--- DATA SUPPLIED ---
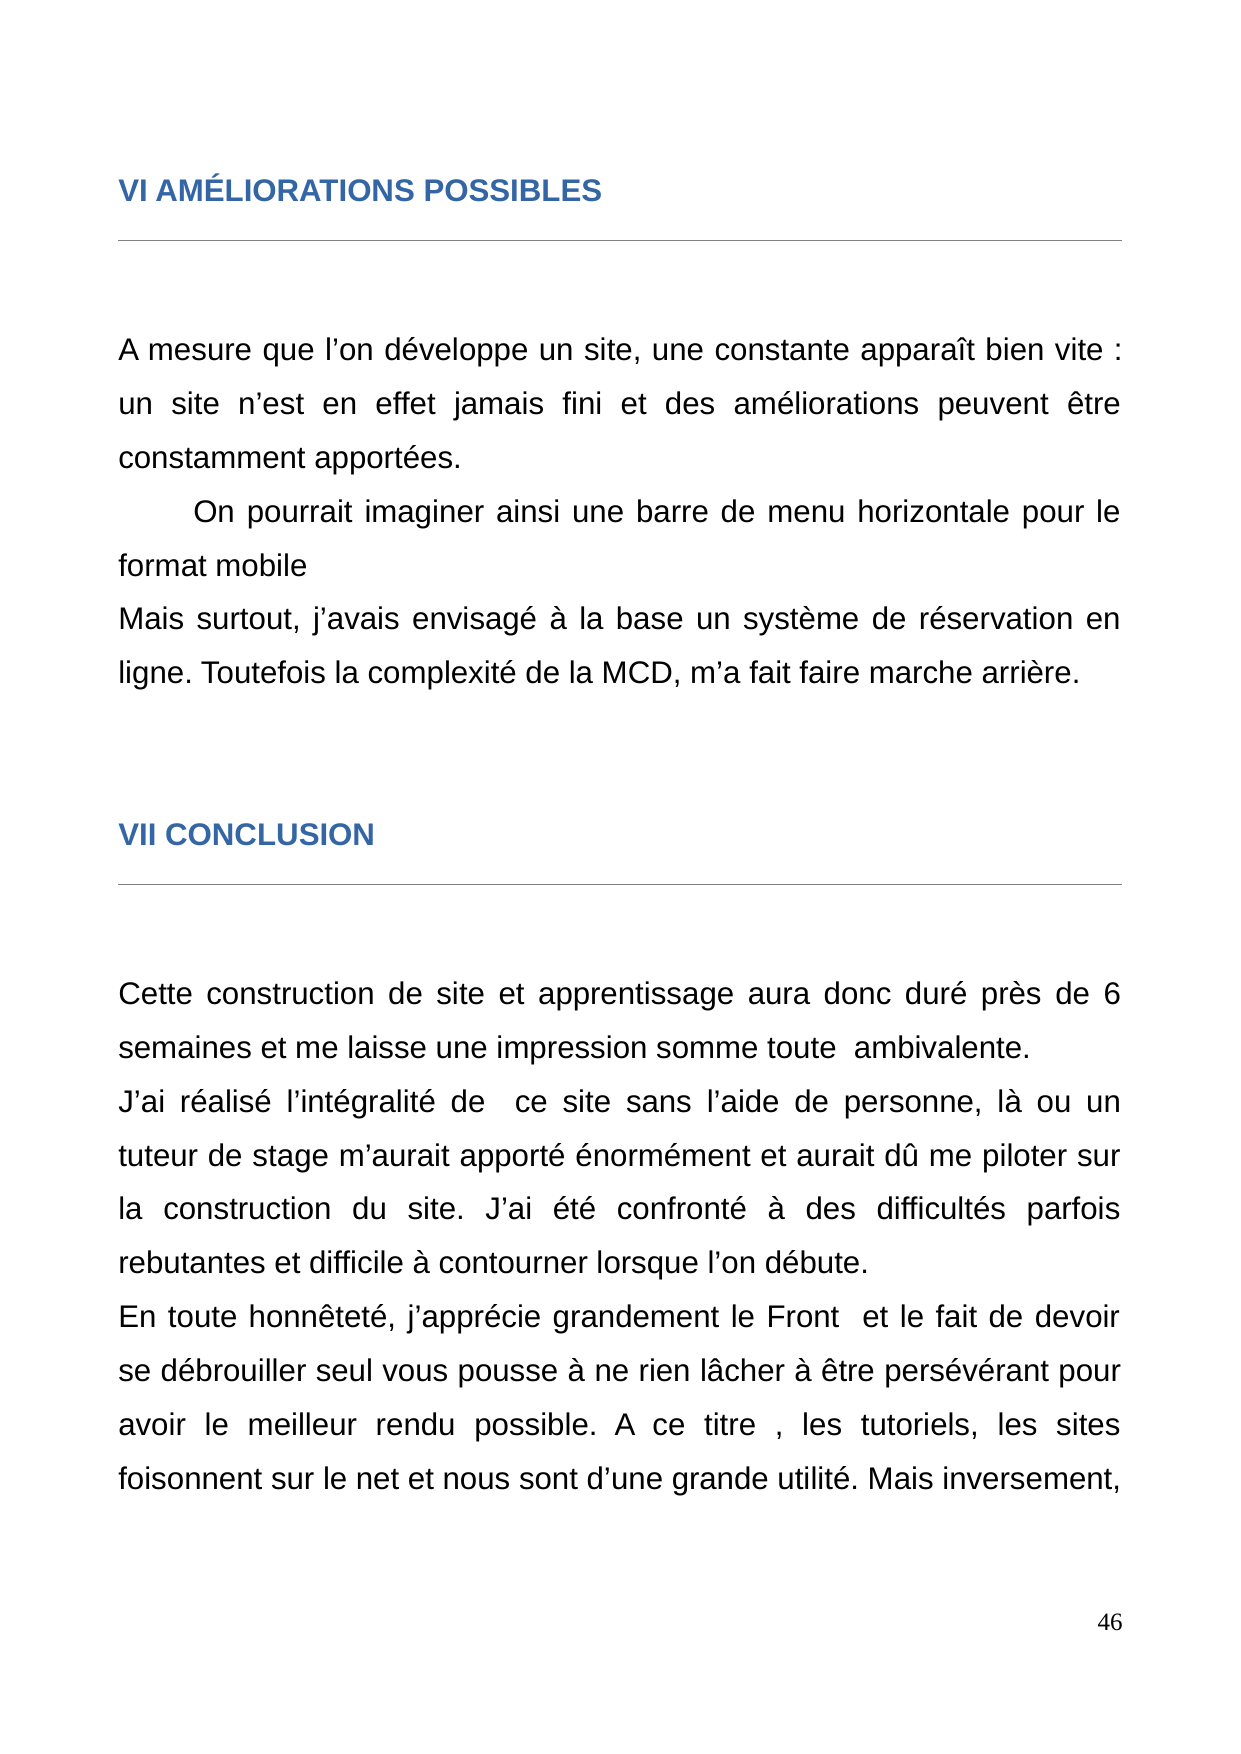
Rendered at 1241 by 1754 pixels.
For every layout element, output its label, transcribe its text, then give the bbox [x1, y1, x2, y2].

text Cette construction de site et apprentissage aura donc duré près de 6 semaines et me laisse une impression somme toute ambivalente. [118, 975, 1122, 1065]
text J’ai réalisé l’intégralité de ce site sans l’aide de personne, là ou un tuteur de stage m’aurait apporté énormément et aurait dû me piloter sur la construction du site. J’ai été confronté à des difficultés parfois rebutantes et difficile à contourner lorsque l’on débute. [118, 1083, 1122, 1280]
text VII CONCLUSION [118, 816, 1122, 852]
text VI AMÉLIORATIONS POSSIBLES [118, 172, 1122, 208]
text En toute honnêteté, j’apprécie grandement le Front et le fait de devoir se débrouiller seul vous pousse à ne rien lâcher à être persévérant pour avoir le meilleur rendu possible. A ce titre , les tutoriels, les sites foisonnent sur le net et nous sont d’une grande utilité. Mais inversement, [118, 1298, 1122, 1496]
text On pourrait imaginer ainsi une barre de menu horizontale pour le format mobile [118, 493, 1122, 582]
text Mais surtout, j’avais envisagé à la base un système de réservation en ligne. Toutefois la complexité de la MCD, m’a fait faire marche arrière. [118, 600, 1122, 690]
text A mesure que l’on développe un site, une constante apparaît bien vite : un site n’est en effet jamais fini et des améliorations peuvent être constamment apportées. [118, 331, 1122, 475]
---
Reproduce the material with "bbox" replaced by "bounding box" and everything else unchanged, leaving out the pictures.

ANSWER:
Rendered at 1241 by 1754 pixels.
For every layout element, output its label, transcribe its text, then give the bounding box [x1, y1, x2, y2].

text Cette construction de site et apprentissage aura donc duré près de 6 semaines et me laisse une impression somme toute ambivalente. [118, 975, 1122, 1065]
text J’ai réalisé l’intégralité de ce site sans l’aide de personne, là ou un tuteur de stage m’aurait apporté énormément et aurait dû me piloter sur la construction du site. J’ai été confronté à des difficultés parfois rebutantes et difficile à contourner lorsque l’on débute. [118, 1083, 1122, 1280]
text VII CONCLUSION [118, 816, 1122, 852]
text VI AMÉLIORATIONS POSSIBLES [118, 172, 1122, 208]
text En toute honnêteté, j’apprécie grandement le Front et le fait de devoir se débrouiller seul vous pousse à ne rien lâcher à être persévérant pour avoir le meilleur rendu possible. A ce titre , les tutoriels, les sites foisonnent sur le net et nous sont d’une grande utilité. Mais inversement, [118, 1298, 1122, 1496]
text On pourrait imaginer ainsi une barre de menu horizontale pour le format mobile [118, 493, 1122, 582]
text Mais surtout, j’avais envisagé à la base un système de réservation en ligne. Toutefois la complexité de la MCD, m’a fait faire marche arrière. [118, 600, 1122, 690]
text A mesure que l’on développe un site, une constante apparaît bien vite : un site n’est en effet jamais fini et des améliorations peuvent être constamment apportées. [118, 331, 1122, 475]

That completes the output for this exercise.